Dominique Lewis

Personal information
- Born: 28 October 1962 (age 63) Grenada
- Batting: Right-handed
- Bowling: Right-arm fast-medium

Domestic team information
- 1989: Windward Islands (West Indies)
- Source: CricketArchive, 6 August 2016

= Dominique Lewis =

Grenadian cricketer (born 1962)

Dominique Lewis (born 28 October 1962) is a former Grenadian cricketer who represented the Windward Islands in West Indian domestic cricket. He played as a right-arm fast bowler.

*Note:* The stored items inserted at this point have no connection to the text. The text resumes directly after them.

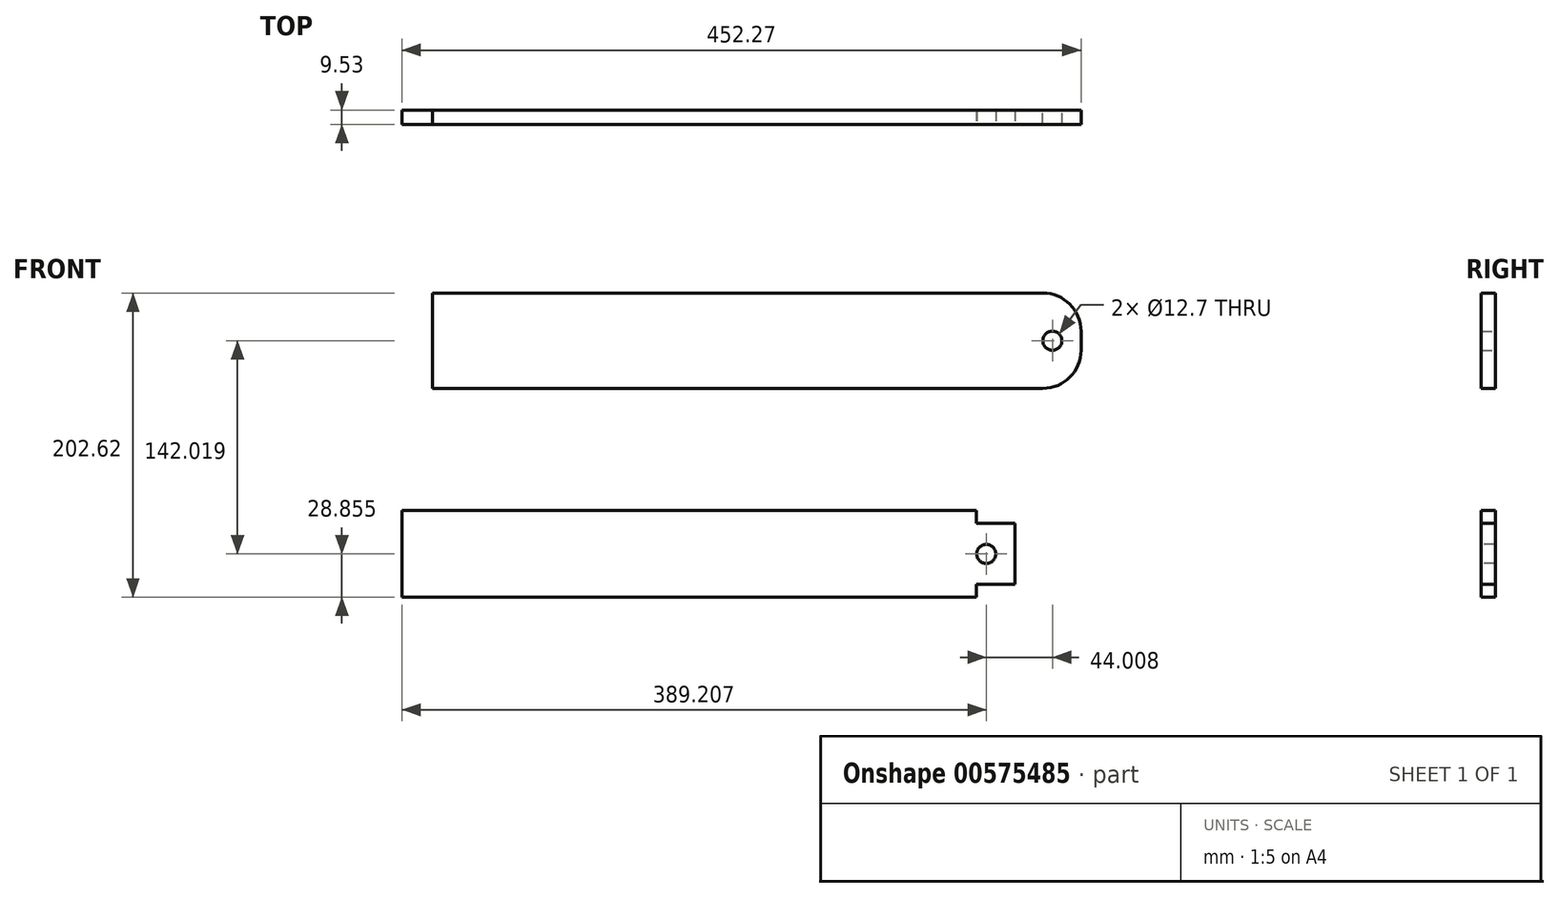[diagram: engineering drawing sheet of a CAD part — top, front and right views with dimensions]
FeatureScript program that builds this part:
annotation { "Feature Type Name" : "Feature", "Feature Type Description" : "" }
export const myFeature = defineFeature(function(context is Context, id is Id, definition is map)
    precondition{}
    {
        {
            var Q0;
            Q0=qCreatedBy(makeId("Front.planeOp"),FACE);
            var sketch = newSketch(context, id + "F0", { "sketchPlane" : qUnion([Q0])});
            skLineSegment(sketch, "E0.bottom", {"start": v(-191.17, 3.95) * mm, "end": v(217.09, 3.95) * mm});
            skLineSegment(sketch, "E0.top", {"start": v(-191.17, -53.76) * mm, "end": v(217.09, -53.76) * mm});
            skLineSegment(sketch, "E0.left", {"start": v(-191.17, 3.95) * mm, "end": v(-191.17, -53.76) * mm});
            skLineSegment(sketch, "E0.right", {"start": v(217.09, 3.95) * mm, "end": v(217.09, -53.76) * mm});
            skSolve(sketch);
        }
        {
            var Q0;
            Q0=makeQuery(id+"F0.imprint","IMPRINT",FACE,{"disambiguationData":[TD([[makeQuery(id+"F0.imprint","IMPRINT",EDGE,{"derivedFrom":sQuery(id+"F0.wireOp",EDGE,"E0.bottom")}),-1.0]])]});
            extrude(context, id + "F1", {"entities" : qUnion([Q0]), "depth" : 9.52 * mm, "offsetDistance" : 25.4 * mm});
        }
        {
            var Q0;
            Q0=makeQuery(id+"F1.opExtrude","CAP_FACE",FACE,{"disambiguationData":[OSD([sQuery(id+"F0.wireOp",EDGE,"E0.bottom"),sQuery(id+"F0.wireOp",EDGE,"E0.top"),sQuery(id+"F0.wireOp",EDGE,"E0.left"),sQuery(id+"F0.wireOp",EDGE,"E0.right")])],"isStart":false});
            var sketch = newSketch(context, id + "F2", { "sketchPlane" : qUnion([Q0])});
            skCircle(sketch, "E1", {"center": v(198.04, -24.9) * mm, "radius": 6.35 * mm});
            skSolve(sketch);
        }
        {
            var Q0;
            Q0=makeQuery(id+"F2.imprint","IMPRINT",FACE,{"disambiguationData":[TD([[makeQuery(id+"F2.imprint","IMPRINT",EDGE,{"derivedFrom":sQuery(id+"F2.wireOp",EDGE,"E1")}),1.0]])]});
            extrude(context, id + "F3", {"entities" : qUnion([Q0]), "operationType" : NewBodyOperationType.REMOVE, "oppositeDirection" : true, "depth" : 9.52 * mm, "offsetDistance" : 25.4 * mm});
        }
        {
            var Q0;
            Q0=makeQuery(id+"F1.opExtrude","CAP_FACE",FACE,{"disambiguationData":[OSD([sQuery(id+"F0.wireOp",EDGE,"E0.bottom"),sQuery(id+"F0.wireOp",EDGE,"E0.top"),sQuery(id+"F0.wireOp",EDGE,"E0.left"),sQuery(id+"F0.wireOp",EDGE,"E0.right")])],"isStart":false});
            var sketch = newSketch(context, id + "F4", { "sketchPlane" : qUnion([Q0])});
            skLineSegment(sketch, "E2.bottom", {"start": v(191.48, 3.95) * mm, "end": v(217.09, 3.95) * mm});
            skLineSegment(sketch, "E2.top", {"start": v(191.48, -4.59) * mm, "end": v(217.09, -4.59) * mm});
            skLineSegment(sketch, "E2.left", {"start": v(191.48, 3.95) * mm, "end": v(191.48, -4.59) * mm});
            skLineSegment(sketch, "E2.right", {"start": v(217.09, 3.95) * mm, "end": v(217.09, -4.59) * mm});
            skLineSegment(sketch, "E3.bottom", {"start": v(191.48, -45.23) * mm, "end": v(217.09, -45.23) * mm});
            skLineSegment(sketch, "E3.top", {"start": v(191.48, -53.76) * mm, "end": v(217.09, -53.76) * mm});
            skLineSegment(sketch, "E3.left", {"start": v(191.48, -45.23) * mm, "end": v(191.48, -53.76) * mm});
            skLineSegment(sketch, "E3.right", {"start": v(217.09, -45.23) * mm, "end": v(217.09, -53.76) * mm});
            skSolve(sketch);
        }
        {
            var Q0;
            Q0=makeQuery(id+"F4.imprint","IMPRINT",FACE,{"disambiguationData":[TD([[makeQuery(id+"F4.imprint","IMPRINT",EDGE,{"derivedFrom":sQuery(id+"F4.wireOp",EDGE,"E2.bottom")}),-1.0]])]});
            extrude(context, id + "F5", {"entities" : qUnion([Q0]), "operationType" : NewBodyOperationType.REMOVE, "oppositeDirection" : true, "depth" : 25.4 * mm, "offsetDistance" : 25.4 * mm});
        }
        {
            var Q0;
            Q0=makeQuery(id+"F4.imprint","IMPRINT",FACE,{"disambiguationData":[TD([[makeQuery(id+"F4.imprint","IMPRINT",EDGE,{"derivedFrom":sQuery(id+"F4.wireOp",EDGE,"E3.bottom")}),-1.0]])]});
            extrude(context, id + "F6", {"entities" : qUnion([Q0]), "operationType" : NewBodyOperationType.REMOVE, "oppositeDirection" : true, "depth" : 25.4 * mm, "offsetDistance" : 25.4 * mm});
        }
        {
            var Q0;
            Q0=qCreatedBy(makeId("Front.planeOp"),FACE);
            var sketch = newSketch(context, id + "F7", { "sketchPlane" : qUnion([Q0])});
            skLineSegment(sketch, "E4.bottom", {"start": v(-170.7, 148.86) * mm, "end": v(235.7, 148.86) * mm});
            skLineSegment(sketch, "E4.top", {"start": v(-170.7, 85.36) * mm, "end": v(235.7, 85.36) * mm});
            skLineSegment(sketch, "E4.left", {"start": v(-170.7, 148.86) * mm, "end": v(-170.7, 85.36) * mm});
            skLineSegment(sketch, "E4.right", {"start": v(261.1, 123.46) * mm, "end": v(261.1, 110.76) * mm});
            skCircle(sketch, "E5", {"center": v(242.05, 117.11) * mm, "radius": 6.35 * mm});
            skPoint(sketch, "E6", {"position": v(261.1, 117.11) * mm});
            skPoint(sketch, "E7.visualSharp", {"position": v(261.1, 148.86) * mm});
            skArc(sketch, "E7.filletArc", {"start": v(261.1, 123.46) * mm, "mid": v(253.66, 141.42) * mm, "end": v(235.7, 148.86) * mm});
            skPoint(sketch, "E8.visualSharp", {"position": v(261.1, 85.36) * mm});
            skArc(sketch, "E8.filletArc", {"start": v(235.7, 85.36) * mm, "mid": v(253.66, 92.8) * mm, "end": v(261.1, 110.76) * mm});
            skSolve(sketch);
        }
        {
            var Q0;
            Q0=makeQuery(id+"F7.imprint","IMPRINT",FACE,{"disambiguationData":[TD([[makeQuery(id+"F7.imprint","IMPRINT",EDGE,{"derivedFrom":sQuery(id+"F7.wireOp",EDGE,"E4.bottom")}),-1.0]])]});
            extrude(context, id + "F8", {"entities" : qUnion([Q0]), "depth" : 9.52 * mm, "offsetDistance" : 25.4 * mm});
        }
    });
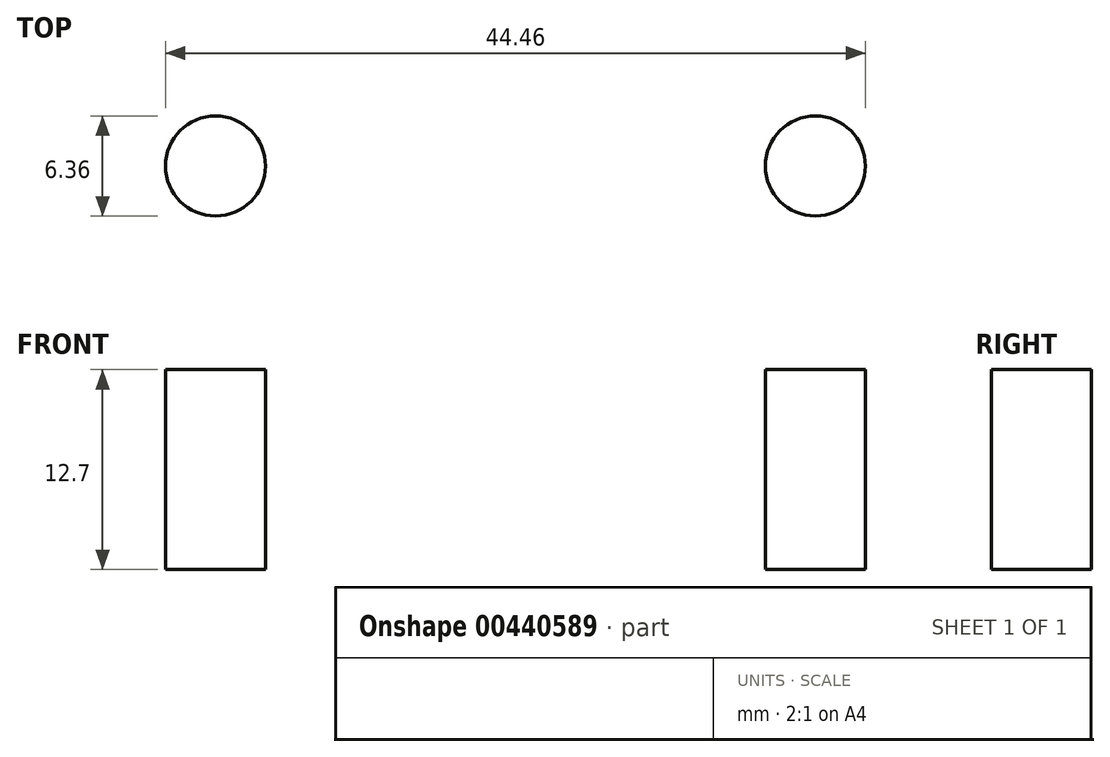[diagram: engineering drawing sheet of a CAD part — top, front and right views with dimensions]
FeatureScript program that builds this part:
annotation { "Feature Type Name" : "Feature", "Feature Type Description" : "" }
export const myFeature = defineFeature(function(context is Context, id is Id, definition is map)
    precondition{}
    {
        {
            var Q0;
            Q0=qCreatedBy(makeId("Top.planeOp"),FACE);
            var sketch = newSketch(context, id + "F0", { "sketchPlane" : qUnion([Q0])});
            skLineSegment(sketch, "E0.bottom", {"start": v(215.9, 25.4) * mm, "end": v(-215.9, 25.4) * mm});
            skLineSegment(sketch, "E0.top", {"start": v(215.9, -25.4) * mm, "end": v(-215.9, -25.4) * mm});
            skLineSegment(sketch, "E0.left", {"start": v(215.9, 25.4) * mm, "end": v(215.9, -25.4) * mm});
            skLineSegment(sketch, "E0.right", {"start": v(-215.9, 25.4) * mm, "end": v(-215.9, -25.4) * mm});
            skPoint(sketch, "E0.middle", {"position": v(0, 0) * mm});
            skSolve(sketch);
        }
        {
            var Q0;
            Q0 = qSketchRegion(id + "F0", true);
            extrude(context, id + "F1", {"entities" : qUnion([Q0]), "depth" : 12.7 * mm});
        }
        {
            var Q0;
            Q0=makeQuery(id+"F1.opExtrude","CAP_FACE",FACE,{"disambiguationData":[OSD([sQuery(id+"F0.wireOp",EDGE,"E0.bottom"),sQuery(id+"F0.wireOp",EDGE,"E0.top"),sQuery(id+"F0.wireOp",EDGE,"E0.left"),sQuery(id+"F0.wireOp",EDGE,"E0.right")])],"isStart":false});
            var sketch = newSketch(context, id + "F2", { "sketchPlane" : qUnion([Q0])});
            skCircle(sketch, "E1", {"center": v(12.7, 0) * mm, "radius": 12.7 * mm, "construction": true});
            skCircle(sketch, "E2", {"center": v(50.8, 0) * mm, "radius": 25.4 * mm, "construction": true});
            skCircle(sketch, "E3", {"center": v(12.7, 0) * mm, "radius": 3.18 * mm});
            skCircle(sketch, "E4", {"center": v(50.8, 0) * mm, "radius": 3.18 * mm});
            skCircle(sketch, "E5.MirrorC", {"center": v(-12.7, 0) * mm, "radius": 3.18 * mm});
            skCircle(sketch, "E6.MirrorC", {"center": v(-50.8, 0) * mm, "radius": 3.18 * mm});
            skCircle(sketch, "E7.MirrorC", {"center": v(-12.7, 0) * mm, "radius": 12.7 * mm, "construction": true});
            skCircle(sketch, "E8.MirrorC", {"center": v(-50.8, 0) * mm, "radius": 25.4 * mm, "construction": true});
            skSolve(sketch);
        }
        {
            var Q0;
            Q0=makeQuery(id+"F2.imprint","IMPRINT",FACE,{"disambiguationData":[TD([[makeQuery(id+"F2.imprint","IMPRINT",EDGE,{"derivedFrom":sQuery(id+"F2.wireOp",EDGE,"E6.MirrorC")}),-1.0]])]});
            var Q1;
            Q1=makeQuery(id+"F2.imprint","IMPRINT",FACE,{"disambiguationData":[TD([[makeQuery(id+"F2.imprint","IMPRINT",EDGE,{"derivedFrom":sQuery(id+"F2.wireOp",EDGE,"E5.MirrorC")}),-1.0]])]});
            var Q2;
            Q2=makeQuery(id+"F2.imprint","IMPRINT",FACE,{"disambiguationData":[TD([[makeQuery(id+"F2.imprint","IMPRINT",EDGE,{"derivedFrom":sQuery(id+"F2.wireOp",EDGE,"E3")}),1.0]])]});
            var Q3;
            Q3=makeQuery(id+"F2.imprint","IMPRINT",FACE,{"disambiguationData":[TD([[makeQuery(id+"F2.imprint","IMPRINT",EDGE,{"derivedFrom":sQuery(id+"F2.wireOp",EDGE,"E4")}),1.0]])]});
            extrude(context, id + "F3", {"entities" : qUnion([Q0, Q1, Q2, Q3]), "operationType" : NewBodyOperationType.REMOVE, "endBound" : BoundingType.UP_TO_NEXT, "oppositeDirection" : true, "depth" : 25.4 * mm});
        }
    });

Lewis made only two senior appearances for the Windwards, both during the 1988–89 season. The first was a four-day Red Stripe Cup match against Trinidad and Tobago, played in late February 1989. Lewis took 1/68 in the first innings and 2/26 in the second, and claimed the wicket of West Indies international Phil Simmons in both innings. His second appearance for the Windwards came early the following month, against Guyana in the final of the 1988–89 Geddes Grant Shield (a limited-overs competition). He took 1/26 from ten overs in Guyana's innings, helping to restrict Guyana to 154/9 from 50 overs. The Windward Islands went on to win the match by one wicket, with Lewis (10 not out) and opener Darwin Telemaque (44 not out) putting on a 17-run partnership for the tenth wicket.